元の文章:
◇ ◇ ◇ ◇ ◇ ◇ ◇
強迫性障害の原因とは?強迫観念の原因・強迫行為の原因とは
「戸締りの確認をせずにはいられない」「手を洗うのが止められない」といった強迫性障害の症状を抱えていると、常に心の負担は耐えずどんどん苦しい状況に陥ってしまい、生活に支障をきたしてしまうことになります。
常に得体の知れない恐怖が頭をよぎってしまう、自分の行う行為にも不安を抱えている方は、強迫性障害ということに気付かなければ自分の性格の1つだと捉えてしまいがちなのですが、それは疾患によるものですので解消することで安心を取り戻すことができます。
そこで、様々な症状が見られる強迫性障害ですが、この原因と強迫観念と強迫行為のそれぞれの原因はどのようなものなのでしょうか。
強迫性障害の原因とは?
強迫性障害に悩んでいる方は、その原因が「よくわからない」と自覚しているため改善できないものだと思い込んでいるかもしれません。
また、過去の失敗した経験や強いストレスなどが強迫性障害を引き起こしているものだと考えていることもあるでしょう。
しかし、強迫性障害の原因はこれまで様々な考え方によって心理的や社会的な要因が関係して引き起こされると考えられていましたが、実は、現在では脳の機能障害だということが明らかになってきました。
強迫性障害に対する治療には、主に薬物療法が用いられていましたが、その効果が解明されてから「セロトニン」という神経伝達物質が強迫性障害と関わりが深いと分かりました。また、脳のいくつかの部位から機能的な異常があることも原因として考えられています。
つまり、強迫性障害の原因には脳の部位を結んでいる神経の繋がりに問題があるものだと推定されています。
これに加えて自分が持っている「完璧主義」などといったものの考え方やものごとの捉え方の癖、人間関係や生活上での大きなストレスが合わさることで強迫性障害が発症することがあるのです。
強迫観念の原因・強迫行為の原因とは
強迫性障害の症状として引き起こされる強迫観念と強迫行為の原因は、どちらも自己不全感が関係しています。
強迫的に抱えてしまう思想や観念、行為には、それを完全にこなすことに対しての自己不信という形になることによって、恐怖や不安を防衛するものでもあります。これは自分の中での「完全主義」を維持することに繋がっていることで生み出されます。
強迫性障害を抱えている人は、人生で起こり得るどんな不確実なものや予測のできないもの、曖昧になることの恐怖を抱えているもので、そういった恐怖を防衛するために強迫観念や強迫行為により、確実で予測ができて安心な生活を築くことを目指しているものだと考えられます。
例えば、「何度もガスの元栓が締まっているかのチェックをする」という行為を行うことで、未然に火災を防げる事実に繋がっており、「あの時火災にならなかったのはチェックしていたから」という防衛になります。
強迫観念と強迫行為の防衛について
強迫観念や強迫行為をすることによって何かしらの恐怖や危機に備えて防衛をしていると、今度はどんなものにでも恐怖や危機に備えた想定をして防衛をするようになります。すると、今度はどんどん増加してくる「○○しなくてはならない」「○○という行為をしてはいけない」という、内的な不確実観に対しても防衛をするようになってしまいます。
つまり、自己防衛が極端に強くなってくると、生活や仕事に支障が出てしまうため、それを抑えるための防衛に対し、強迫観念や強迫行為で防衛をするようになるということです。
この強迫行為の行動パターンを分析してみると、自分の持つ不確実感を克服するためのものだと捉えることが捉えることができます。これらが強迫性障害の強迫観念、強迫行為の原因に繋がっているのです。
◇ ◇ ◇ ◇ ◇ ◇ ◇
提供された情報:
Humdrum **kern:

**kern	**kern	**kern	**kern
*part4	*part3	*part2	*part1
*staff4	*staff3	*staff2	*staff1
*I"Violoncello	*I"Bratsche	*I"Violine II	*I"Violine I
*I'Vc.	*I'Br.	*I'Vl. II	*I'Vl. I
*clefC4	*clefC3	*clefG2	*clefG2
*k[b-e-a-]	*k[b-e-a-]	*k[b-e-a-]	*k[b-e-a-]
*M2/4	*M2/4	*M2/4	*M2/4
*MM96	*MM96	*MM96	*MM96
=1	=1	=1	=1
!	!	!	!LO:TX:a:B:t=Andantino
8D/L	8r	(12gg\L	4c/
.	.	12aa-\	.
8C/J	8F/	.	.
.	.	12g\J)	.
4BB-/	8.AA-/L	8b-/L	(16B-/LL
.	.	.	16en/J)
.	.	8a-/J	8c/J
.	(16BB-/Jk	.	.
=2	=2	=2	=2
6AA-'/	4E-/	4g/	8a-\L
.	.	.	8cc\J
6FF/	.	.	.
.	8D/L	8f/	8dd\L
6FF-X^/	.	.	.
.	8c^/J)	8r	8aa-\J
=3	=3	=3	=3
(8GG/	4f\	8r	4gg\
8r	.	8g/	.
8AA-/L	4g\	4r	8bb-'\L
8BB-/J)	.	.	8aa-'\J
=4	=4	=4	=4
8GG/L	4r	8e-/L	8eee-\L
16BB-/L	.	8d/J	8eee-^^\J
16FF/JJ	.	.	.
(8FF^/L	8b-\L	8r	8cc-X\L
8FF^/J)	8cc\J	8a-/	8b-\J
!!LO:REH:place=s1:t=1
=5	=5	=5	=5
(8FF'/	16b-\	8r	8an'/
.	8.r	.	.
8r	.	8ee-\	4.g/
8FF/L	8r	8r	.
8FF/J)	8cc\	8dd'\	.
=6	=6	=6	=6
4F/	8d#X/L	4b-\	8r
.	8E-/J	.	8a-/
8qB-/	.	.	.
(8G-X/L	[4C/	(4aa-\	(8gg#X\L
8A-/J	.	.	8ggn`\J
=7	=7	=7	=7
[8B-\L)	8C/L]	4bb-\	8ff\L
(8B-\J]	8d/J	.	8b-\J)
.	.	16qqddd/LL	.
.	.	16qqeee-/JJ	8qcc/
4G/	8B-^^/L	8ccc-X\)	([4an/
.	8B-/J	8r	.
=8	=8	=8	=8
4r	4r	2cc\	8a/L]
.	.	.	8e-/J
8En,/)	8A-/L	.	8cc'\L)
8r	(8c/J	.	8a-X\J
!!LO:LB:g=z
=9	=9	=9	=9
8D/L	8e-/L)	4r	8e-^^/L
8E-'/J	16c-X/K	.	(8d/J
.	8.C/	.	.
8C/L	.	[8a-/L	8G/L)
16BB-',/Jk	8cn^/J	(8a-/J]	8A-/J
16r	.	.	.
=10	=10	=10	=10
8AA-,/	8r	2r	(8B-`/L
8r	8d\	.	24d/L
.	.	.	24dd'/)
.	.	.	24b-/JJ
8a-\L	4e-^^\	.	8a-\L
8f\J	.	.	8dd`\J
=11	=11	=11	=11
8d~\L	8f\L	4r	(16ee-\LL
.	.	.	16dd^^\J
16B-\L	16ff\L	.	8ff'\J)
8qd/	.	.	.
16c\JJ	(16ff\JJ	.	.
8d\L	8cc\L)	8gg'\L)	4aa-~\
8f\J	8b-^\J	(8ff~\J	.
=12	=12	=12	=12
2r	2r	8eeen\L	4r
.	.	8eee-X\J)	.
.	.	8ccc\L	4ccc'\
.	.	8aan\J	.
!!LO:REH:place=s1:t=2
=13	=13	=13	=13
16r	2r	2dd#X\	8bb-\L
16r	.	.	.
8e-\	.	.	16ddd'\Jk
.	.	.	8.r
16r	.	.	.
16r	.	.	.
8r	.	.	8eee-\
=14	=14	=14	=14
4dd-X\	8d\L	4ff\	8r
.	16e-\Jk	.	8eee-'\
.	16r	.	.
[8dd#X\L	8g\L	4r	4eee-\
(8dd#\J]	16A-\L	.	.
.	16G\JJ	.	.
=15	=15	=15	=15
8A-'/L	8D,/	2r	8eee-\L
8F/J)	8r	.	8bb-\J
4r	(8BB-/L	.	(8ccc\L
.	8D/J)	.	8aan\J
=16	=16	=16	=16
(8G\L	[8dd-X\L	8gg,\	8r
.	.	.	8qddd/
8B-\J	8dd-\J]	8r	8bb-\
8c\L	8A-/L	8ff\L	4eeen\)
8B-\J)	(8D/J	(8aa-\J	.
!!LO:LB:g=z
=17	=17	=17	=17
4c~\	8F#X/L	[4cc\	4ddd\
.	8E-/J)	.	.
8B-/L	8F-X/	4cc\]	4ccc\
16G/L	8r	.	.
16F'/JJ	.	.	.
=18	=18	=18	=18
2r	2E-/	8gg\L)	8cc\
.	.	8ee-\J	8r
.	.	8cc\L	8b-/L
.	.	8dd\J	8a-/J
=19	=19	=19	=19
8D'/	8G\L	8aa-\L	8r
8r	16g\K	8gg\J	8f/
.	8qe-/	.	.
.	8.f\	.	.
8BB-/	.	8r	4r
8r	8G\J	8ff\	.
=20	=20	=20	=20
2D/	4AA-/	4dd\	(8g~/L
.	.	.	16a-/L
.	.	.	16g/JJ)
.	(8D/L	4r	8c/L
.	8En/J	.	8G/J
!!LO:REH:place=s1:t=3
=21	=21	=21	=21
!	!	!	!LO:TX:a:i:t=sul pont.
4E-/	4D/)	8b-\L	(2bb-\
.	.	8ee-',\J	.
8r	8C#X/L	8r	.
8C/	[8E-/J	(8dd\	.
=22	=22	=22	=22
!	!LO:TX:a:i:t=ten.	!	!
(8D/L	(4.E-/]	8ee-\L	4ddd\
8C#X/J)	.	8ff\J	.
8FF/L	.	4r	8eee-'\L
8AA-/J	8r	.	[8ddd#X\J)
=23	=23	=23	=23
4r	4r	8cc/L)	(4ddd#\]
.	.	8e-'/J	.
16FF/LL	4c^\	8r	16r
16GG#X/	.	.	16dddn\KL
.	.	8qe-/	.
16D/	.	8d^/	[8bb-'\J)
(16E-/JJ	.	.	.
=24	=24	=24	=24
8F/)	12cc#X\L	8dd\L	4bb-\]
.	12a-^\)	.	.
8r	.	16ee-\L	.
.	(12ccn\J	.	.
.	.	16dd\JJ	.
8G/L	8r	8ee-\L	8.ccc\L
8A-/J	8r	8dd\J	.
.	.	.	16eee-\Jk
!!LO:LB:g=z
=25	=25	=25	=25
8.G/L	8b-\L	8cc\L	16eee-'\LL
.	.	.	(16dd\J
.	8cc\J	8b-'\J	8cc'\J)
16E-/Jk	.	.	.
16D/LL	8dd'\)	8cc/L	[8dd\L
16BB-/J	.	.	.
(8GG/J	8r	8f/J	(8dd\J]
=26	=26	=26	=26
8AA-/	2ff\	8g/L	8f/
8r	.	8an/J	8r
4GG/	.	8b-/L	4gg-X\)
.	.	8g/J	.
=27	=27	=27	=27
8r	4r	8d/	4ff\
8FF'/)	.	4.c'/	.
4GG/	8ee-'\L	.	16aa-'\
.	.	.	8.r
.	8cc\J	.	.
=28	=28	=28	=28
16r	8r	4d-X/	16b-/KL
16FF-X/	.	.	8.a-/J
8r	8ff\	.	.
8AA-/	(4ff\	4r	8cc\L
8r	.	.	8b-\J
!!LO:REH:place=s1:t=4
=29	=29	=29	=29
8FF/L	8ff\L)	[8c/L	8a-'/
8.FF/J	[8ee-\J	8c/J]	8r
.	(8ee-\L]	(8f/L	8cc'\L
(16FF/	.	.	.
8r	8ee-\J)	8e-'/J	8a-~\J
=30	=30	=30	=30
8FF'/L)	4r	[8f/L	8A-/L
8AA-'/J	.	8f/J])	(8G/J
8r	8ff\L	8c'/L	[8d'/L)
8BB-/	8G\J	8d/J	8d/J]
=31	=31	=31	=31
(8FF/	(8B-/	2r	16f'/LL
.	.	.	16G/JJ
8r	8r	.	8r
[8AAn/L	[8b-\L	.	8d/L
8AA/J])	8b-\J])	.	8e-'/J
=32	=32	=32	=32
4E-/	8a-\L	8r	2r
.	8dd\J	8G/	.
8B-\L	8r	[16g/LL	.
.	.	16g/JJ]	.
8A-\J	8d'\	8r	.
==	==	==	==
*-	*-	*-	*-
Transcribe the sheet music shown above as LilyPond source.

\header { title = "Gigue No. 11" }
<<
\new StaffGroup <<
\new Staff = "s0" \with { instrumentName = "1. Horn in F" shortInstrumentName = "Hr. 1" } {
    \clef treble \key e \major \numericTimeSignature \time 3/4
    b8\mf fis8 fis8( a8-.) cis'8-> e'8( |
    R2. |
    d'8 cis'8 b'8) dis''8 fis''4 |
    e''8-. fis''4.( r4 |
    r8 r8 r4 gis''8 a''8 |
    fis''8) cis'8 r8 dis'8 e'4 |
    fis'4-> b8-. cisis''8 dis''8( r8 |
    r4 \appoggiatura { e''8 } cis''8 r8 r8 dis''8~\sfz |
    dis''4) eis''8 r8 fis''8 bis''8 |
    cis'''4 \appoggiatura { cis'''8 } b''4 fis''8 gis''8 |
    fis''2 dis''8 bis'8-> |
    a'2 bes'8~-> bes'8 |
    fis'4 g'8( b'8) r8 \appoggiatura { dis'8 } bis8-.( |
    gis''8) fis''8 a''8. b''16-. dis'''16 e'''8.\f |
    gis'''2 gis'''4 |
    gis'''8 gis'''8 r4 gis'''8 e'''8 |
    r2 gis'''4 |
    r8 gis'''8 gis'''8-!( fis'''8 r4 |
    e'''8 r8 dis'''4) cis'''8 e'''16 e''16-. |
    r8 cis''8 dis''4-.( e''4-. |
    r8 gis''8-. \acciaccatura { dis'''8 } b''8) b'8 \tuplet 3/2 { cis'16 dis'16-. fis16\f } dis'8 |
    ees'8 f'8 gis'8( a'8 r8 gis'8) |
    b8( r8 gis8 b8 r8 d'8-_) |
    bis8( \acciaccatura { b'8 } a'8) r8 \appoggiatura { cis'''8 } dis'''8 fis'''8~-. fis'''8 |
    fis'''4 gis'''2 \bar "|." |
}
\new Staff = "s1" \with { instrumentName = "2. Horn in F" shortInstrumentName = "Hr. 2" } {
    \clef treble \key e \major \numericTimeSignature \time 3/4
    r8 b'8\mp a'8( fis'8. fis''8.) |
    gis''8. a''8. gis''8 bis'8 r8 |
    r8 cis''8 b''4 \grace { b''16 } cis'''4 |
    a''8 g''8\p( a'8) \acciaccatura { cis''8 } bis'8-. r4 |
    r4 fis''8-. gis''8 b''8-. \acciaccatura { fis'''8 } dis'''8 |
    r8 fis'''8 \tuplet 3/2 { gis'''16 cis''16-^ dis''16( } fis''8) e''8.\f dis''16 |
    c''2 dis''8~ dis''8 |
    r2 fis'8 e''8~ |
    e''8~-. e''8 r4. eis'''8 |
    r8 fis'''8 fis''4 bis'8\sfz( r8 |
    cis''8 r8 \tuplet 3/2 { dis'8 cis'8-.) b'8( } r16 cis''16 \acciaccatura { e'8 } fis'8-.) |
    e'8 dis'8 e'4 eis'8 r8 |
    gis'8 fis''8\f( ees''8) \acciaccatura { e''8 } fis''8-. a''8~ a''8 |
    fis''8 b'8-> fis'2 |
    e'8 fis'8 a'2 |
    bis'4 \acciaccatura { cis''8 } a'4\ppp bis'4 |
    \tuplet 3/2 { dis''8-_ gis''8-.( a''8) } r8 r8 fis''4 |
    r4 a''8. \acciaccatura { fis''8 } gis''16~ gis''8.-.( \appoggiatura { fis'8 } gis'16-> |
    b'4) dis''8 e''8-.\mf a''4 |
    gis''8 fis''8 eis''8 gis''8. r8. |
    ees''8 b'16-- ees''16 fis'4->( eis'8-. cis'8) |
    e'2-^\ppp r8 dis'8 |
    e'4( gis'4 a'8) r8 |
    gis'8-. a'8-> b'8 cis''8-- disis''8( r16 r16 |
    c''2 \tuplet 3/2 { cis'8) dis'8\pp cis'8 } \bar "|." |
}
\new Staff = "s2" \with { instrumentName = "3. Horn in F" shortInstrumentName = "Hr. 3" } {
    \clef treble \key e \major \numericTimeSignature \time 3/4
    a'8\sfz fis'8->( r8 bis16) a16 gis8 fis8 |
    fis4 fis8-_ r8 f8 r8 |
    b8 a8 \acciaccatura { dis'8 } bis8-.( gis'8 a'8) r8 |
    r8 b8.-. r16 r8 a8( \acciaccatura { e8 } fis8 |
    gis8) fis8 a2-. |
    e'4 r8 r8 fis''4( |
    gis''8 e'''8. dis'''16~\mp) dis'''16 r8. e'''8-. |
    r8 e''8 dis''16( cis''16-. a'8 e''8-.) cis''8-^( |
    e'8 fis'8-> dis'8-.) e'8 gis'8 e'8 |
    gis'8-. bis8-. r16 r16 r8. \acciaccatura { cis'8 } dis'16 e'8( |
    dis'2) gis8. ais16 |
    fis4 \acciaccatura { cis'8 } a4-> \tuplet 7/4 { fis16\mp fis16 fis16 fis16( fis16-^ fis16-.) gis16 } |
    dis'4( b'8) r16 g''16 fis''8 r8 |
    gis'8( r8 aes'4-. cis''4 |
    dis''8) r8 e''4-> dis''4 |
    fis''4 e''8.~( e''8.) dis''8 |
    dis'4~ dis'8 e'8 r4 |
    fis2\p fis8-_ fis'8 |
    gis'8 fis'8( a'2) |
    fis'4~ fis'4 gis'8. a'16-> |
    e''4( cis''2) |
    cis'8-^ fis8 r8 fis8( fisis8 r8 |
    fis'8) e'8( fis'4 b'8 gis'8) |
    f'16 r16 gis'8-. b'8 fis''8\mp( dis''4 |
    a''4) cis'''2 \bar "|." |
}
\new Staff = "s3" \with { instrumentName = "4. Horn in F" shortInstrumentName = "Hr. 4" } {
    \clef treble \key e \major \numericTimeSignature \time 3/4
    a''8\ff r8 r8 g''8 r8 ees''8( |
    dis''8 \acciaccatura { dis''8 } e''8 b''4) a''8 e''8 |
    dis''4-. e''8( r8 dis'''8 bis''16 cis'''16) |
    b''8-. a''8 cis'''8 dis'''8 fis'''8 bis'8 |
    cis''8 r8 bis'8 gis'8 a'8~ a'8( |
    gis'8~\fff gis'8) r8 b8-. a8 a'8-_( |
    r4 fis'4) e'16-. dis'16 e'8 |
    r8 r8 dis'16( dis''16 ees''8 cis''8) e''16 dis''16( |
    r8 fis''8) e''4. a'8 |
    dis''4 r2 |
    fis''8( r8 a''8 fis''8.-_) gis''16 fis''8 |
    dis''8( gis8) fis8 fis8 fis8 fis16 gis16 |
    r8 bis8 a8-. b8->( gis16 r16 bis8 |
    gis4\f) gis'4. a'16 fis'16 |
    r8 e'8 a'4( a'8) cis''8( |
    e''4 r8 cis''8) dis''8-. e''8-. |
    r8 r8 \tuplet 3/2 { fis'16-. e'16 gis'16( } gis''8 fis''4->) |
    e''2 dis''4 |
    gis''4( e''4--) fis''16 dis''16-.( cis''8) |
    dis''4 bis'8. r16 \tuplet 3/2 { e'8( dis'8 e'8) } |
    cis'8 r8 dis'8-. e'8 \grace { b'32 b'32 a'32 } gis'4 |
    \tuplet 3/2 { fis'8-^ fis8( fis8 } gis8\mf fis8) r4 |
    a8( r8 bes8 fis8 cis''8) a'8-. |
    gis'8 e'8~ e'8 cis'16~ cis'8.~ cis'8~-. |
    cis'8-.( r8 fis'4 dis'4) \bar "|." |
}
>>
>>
◇ ◇ ◇ ◇ ◇ ◇ ◇
取り組む内容:
[A] 元の文章によると、強迫性障害の原因は現在では何であることが明らかになってきましたか。
[B] 元の文章のうち、「強迫的に抱えてしまう思想や観」から「から」という防衛になります。」までの箇所を一字も変えずに書き写してください。
記録は元の文章とは関係がありません。

番号別の解答:
[A] 脳の機能障害です。

[B]
強迫的に抱えてしまう思想や観念、行為には、それを完全にこなすことに対しての自己不信という形になることによって、恐怖や不安を防衛するものでもあります。これは自分の中での「完全主義」を維持することに繋がっていることで生み出されます。
強迫性障害を抱えている人は、人生で起こり得るどんな不確実なものや予測のできないもの、曖昧になることの恐怖を抱えているもので、そういった恐怖を防衛するために強迫観念や強迫行為により、確実で予測ができて安心な生活を築くことを目指しているものだと考えられます。
例えば、「何度もガスの元栓が締まっているかのチェックをする」という行為を行うことで、未然に火災を防げる事実に繋がっており、「あの時火災にならなかったのはチェックしていたから」という防衛になります。